* TASK PROMPT
Extract each line of the records below that contains the word "fill".

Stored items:
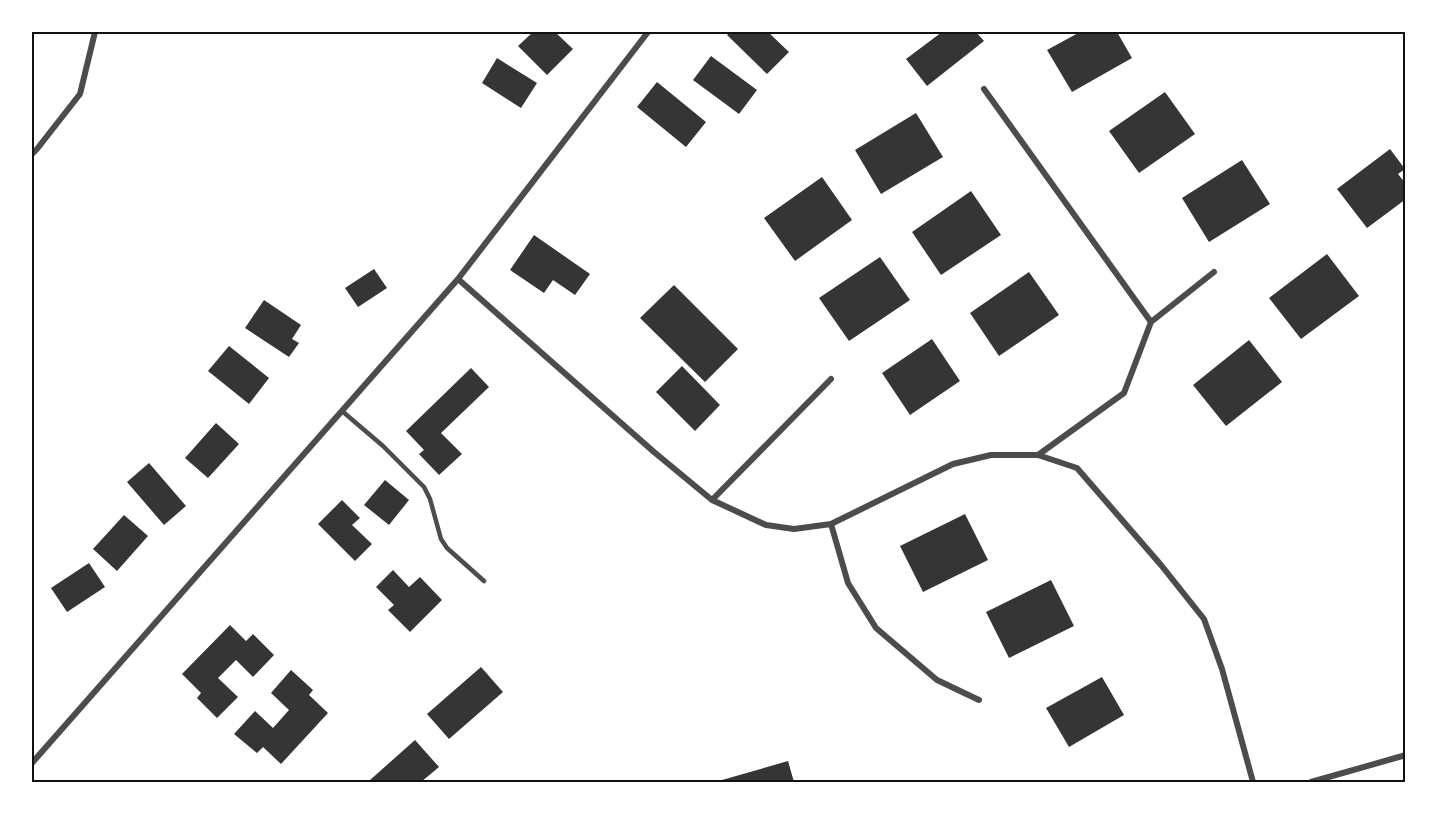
<svg xmlns="http://www.w3.org/2000/svg" width="1437" height="814" font-family="'Archivo Narrow',sans-serif">
<style>
.building{fill:#353535}
.lines{fill:none;stroke-linecap:round;stroke-linejoin:round}
.service{stroke:#4c4c4c;stroke-width:4.5}
.minor{stroke:#4c4c4c;stroke-width:6}
.neatline{fill:none;stroke:#111;stroke-width:2}
</style>
<rect width="100%" height="100%" fill="#fff"/>
<path class="building" d="M533 32H555L573 49 547 75 518 46Z
M730 32H768L789 52 767 74 727 35Z
M942 32H976L984 41 927 86 906 59Z
M1080 32H1117L1132 58 1072 92 1047 50Z
M711 56 757 90 739 114 693 80Z
M497 58 537 83 521 108 482 83Z
M657 82 706 122 686 147 637 107Z
M1165 92 1195 134 1139 173 1109 131Z
M916 113 943 157 881 194 855 150Z
M1390 149 1405 169 1398 174 1406 184V199L1367 228 1337 189Z
M1242 160 1270 204 1209 242 1182 198Z
M822 177 852 220 795 261 764 218Z
M971 191 1001 235 941 275 912 232Z
M534 235 590 274 575 295 553 280 544 293 510 270Z
M1327 254 1359 296 1301 339 1269 298Z
M880 257 910 300 849 341 819 298Z
M374 269 387 288 358 307 345 288Z
M1029 272 1059 315 999 356 970 313Z
M674 285 738 349 705 382 640 318Z
M264 300 301 325 292 339 299 343 289 357 245 328Z
M932 339 960 381 910 415 882 373Z
M1249 340 1282 382 1226 426 1193 385Z
M229 346 269 378 249 404 208 371Z
M682 366 720 405 695 431 656 392Z
M471 368 489 387 441 433 462 454 439 475 419 454 424 450 406 431Z
M216 423 239 444 208 478 185 458Z
M149 463 186 506 164 525 127 482Z
M385 480 409 500 389 525 364 505Z
M342 500 360 518 352 525 372 544 355 561 318 524Z
M965 514 988 560 923 592 900 546Z
M124 515 148 536 117 571 93 549Z
M89 563 105 587 67 612 51 588Z
M393 570 409 587 420 577 442 600 410 632 388 610 394 605 376 587Z
M1051 580 1074 626 1009 658 986 612Z
M230 625 246 641 253 634 274 655 253 677 236 660 218 678 238 697 217 718 197 698 201 693 182 674Z
M481 667 503 692 449 739 427 714Z
M291 670 313 690 309 695 328 713 281 764 263 747 257 753 234 734 255 711 273 728 289 710 271 693Z
M1102 677 1124 715 1069 747 1046 708Z
M415 740 439 767 421 782H372L370 780Z
M788 761 794 782H715Z"/>
<g class="lines">
<path class="service" d="M342 411 383 446 424 487 430 499 441 539 447 548 484 581"/>
<path class="minor" d="M984 89 1151 322 1124 393 1038 455
M32 154 37 149 80 94 95 32
M458 279 654 452 712 500 766 525 794 529 831 524 953 464 991 455H1038L1077 468 1161 565 1204 619 1222 669 1253 782
M1151 322 1214 272
M712 500 831 379
M831 524 848 583 876 628 937 680 979 700
M32 763 458 279 648 32
M1311 782 1406 755"/>
</g>
<rect width="1437" height="814" fill="none" stroke="#ffffff" stroke-width="66"/>
<rect x="33" y="33" width="1371" height="748" class="neatline"/>
</svg>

* EXERCISE RESULT
.building{fill:#353535}
.lines{fill:none;stroke-linecap:round;stroke-linejoin:round}
.neatline{fill:none;stroke:#111;stroke-width:2}
<rect width="100%" height="100%" fill="#fff"/>
<rect width="1437" height="814" fill="none" stroke="#ffffff" stroke-width="66"/>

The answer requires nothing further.